Source text
== == ==
Anyone realize they had emotionally/psychologically abusive parents?

Never physically abusive, but I came to the realization as an adult that my mom never gave me advice about anything, ever.
When I would ask her for advice, her answer was always, “Hmm…I dunno. (changing the subject) Anyway, I went shopping today and blah blah blah…”
I asked my brother and sister and after thinking about it for a long while, they were both surprised that they’d couldn’t think of one word of advice from our mom either.
My father, on the other hand only gave guidance (more like lectures) when it came to saving money or calling us kids “stupid” or my favorite “numbskulls” because he felt we wouldn’t make anything of ourselves.
Also, when I was a pre-teen my dad used to “play” with me and my sister and there was a certain thing he’d do that some people might consider sexual molestation. He would do this type of “play” in front of my mom and brother and everyone would laugh and I’d hate it. It was all done in a jokey way and I always felt really uncomfortable.
The only way he’d finally stop is if I’d start crying. Then they’d make me feel like a party pooper, ruining all the fun.
Of course, as me and my sister developed, he stopped that particular type of “play”, so there you go.
He just did a number on my self esteem and insecurities that no wonder my sister and I made bad choices when it came to our sexuality and relationships with men.
Once I became an adult there was no back and forth dialogue with my dad, it was just him lecturing while I grudingly listened, waiting for it to be over. Then he’d wonder why none of his kids came over very often.

I realized later in my life that both of my parents were unhappy as children and as teenagers, and they carried that into their adult lives and into our family. My father was insecure and defensive, with a tendency to lash out with an acid tongue; my mother was somewhat better overall, but she didn’t know how to handle stress very well, and sometimes took it out on us kids. Neither of them knew how to be nurturing to children.
== == ==
Excerpted records
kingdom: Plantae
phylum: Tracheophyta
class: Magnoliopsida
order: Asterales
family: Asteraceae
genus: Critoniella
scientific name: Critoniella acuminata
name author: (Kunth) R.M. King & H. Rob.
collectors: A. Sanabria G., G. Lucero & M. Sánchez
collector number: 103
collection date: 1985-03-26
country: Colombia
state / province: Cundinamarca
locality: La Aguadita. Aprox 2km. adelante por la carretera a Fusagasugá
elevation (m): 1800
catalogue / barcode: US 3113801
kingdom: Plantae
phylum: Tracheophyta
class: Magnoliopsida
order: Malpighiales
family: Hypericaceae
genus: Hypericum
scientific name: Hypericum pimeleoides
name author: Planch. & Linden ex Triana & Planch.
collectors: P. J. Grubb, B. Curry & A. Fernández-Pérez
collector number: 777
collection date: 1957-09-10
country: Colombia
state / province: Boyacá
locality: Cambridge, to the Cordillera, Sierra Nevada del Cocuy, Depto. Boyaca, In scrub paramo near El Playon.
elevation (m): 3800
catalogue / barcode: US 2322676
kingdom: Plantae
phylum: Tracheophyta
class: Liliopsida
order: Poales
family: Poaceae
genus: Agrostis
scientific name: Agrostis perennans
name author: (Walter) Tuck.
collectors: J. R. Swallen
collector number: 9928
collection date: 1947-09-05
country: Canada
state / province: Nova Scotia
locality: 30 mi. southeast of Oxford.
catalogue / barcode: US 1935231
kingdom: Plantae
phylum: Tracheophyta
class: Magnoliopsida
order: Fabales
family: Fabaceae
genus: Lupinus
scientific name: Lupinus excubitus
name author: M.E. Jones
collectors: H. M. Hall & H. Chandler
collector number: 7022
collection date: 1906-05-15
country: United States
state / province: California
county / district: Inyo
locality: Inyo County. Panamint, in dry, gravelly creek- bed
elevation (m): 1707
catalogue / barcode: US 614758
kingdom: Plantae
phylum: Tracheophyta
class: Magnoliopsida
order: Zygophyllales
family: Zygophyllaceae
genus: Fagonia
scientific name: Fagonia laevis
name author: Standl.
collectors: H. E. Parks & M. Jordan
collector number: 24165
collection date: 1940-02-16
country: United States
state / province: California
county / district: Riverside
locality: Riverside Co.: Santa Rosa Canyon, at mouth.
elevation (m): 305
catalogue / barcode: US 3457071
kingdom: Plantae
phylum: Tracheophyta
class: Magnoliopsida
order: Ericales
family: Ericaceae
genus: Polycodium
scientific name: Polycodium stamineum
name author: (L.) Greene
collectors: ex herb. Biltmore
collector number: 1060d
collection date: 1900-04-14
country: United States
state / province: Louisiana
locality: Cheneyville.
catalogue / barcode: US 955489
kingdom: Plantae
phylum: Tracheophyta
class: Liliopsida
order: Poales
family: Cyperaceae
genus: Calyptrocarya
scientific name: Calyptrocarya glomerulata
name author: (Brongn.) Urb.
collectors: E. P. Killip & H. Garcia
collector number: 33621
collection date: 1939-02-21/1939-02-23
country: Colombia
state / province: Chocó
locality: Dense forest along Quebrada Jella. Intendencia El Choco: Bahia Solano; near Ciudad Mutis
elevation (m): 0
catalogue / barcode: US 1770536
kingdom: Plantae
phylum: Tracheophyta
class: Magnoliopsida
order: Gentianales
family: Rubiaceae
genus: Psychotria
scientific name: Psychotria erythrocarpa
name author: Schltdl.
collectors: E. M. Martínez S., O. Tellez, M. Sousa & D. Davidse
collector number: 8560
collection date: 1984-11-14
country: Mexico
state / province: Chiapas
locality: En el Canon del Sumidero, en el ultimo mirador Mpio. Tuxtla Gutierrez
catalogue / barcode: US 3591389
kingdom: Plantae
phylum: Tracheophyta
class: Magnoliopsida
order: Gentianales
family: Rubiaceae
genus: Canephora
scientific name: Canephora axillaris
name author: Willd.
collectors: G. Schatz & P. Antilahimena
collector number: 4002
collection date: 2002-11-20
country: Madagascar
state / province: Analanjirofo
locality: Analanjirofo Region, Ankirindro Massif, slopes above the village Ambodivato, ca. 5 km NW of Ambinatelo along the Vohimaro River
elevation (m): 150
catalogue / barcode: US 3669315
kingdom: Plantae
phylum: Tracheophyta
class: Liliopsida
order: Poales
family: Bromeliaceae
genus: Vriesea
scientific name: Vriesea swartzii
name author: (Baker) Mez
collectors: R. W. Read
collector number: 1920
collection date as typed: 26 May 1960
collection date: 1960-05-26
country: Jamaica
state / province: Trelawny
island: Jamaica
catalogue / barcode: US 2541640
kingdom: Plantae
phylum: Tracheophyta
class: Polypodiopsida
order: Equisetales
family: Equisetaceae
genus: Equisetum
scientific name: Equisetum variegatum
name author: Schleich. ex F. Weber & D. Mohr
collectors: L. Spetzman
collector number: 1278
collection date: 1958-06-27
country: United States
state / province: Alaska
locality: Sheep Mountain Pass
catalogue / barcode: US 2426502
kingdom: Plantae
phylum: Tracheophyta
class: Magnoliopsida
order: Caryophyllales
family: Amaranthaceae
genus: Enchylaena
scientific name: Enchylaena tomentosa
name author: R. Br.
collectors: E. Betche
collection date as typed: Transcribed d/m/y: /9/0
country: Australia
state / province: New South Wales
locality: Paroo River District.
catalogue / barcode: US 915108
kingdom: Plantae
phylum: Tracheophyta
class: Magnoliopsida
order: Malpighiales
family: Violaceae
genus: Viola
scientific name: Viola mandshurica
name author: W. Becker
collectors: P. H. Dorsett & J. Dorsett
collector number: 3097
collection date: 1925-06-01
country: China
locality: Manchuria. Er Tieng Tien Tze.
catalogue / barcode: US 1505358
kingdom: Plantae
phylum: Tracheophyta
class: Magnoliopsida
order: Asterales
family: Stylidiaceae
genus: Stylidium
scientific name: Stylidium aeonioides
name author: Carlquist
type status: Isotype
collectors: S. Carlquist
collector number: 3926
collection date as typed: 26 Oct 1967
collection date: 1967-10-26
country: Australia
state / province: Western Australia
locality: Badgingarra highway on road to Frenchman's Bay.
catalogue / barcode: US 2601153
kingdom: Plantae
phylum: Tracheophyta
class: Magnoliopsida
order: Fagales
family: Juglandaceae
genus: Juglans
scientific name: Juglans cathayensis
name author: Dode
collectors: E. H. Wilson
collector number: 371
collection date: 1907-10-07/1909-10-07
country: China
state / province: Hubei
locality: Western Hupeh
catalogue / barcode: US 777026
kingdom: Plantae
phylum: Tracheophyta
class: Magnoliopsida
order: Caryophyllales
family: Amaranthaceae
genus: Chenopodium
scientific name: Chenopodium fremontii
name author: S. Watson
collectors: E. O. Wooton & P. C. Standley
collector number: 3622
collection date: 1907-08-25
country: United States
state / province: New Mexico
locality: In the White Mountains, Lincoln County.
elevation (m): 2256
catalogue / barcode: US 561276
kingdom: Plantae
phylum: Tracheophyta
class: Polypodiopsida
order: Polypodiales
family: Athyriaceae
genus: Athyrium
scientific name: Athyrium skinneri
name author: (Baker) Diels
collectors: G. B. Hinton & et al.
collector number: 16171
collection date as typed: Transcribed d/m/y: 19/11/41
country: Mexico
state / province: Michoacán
== == ==
Requests
a - Name every family member the writer mentions in the post about abusive parents.
b - Based on the post about abusive parents, why did the father call his children "stupid" or "numbskulls"?
c - Reproduce word for word the passage of the post about abusive parents between "He just did" and "relationships with men.", inclusive.

Solutions for each task
a - Mother, father, brother, sister

b - He called them that because he felt they wouldn't make anything of themselves.

c -
He just did a number on my self esteem and insecurities that no wonder my sister and I made bad choices when it came to our sexuality and relationships with men.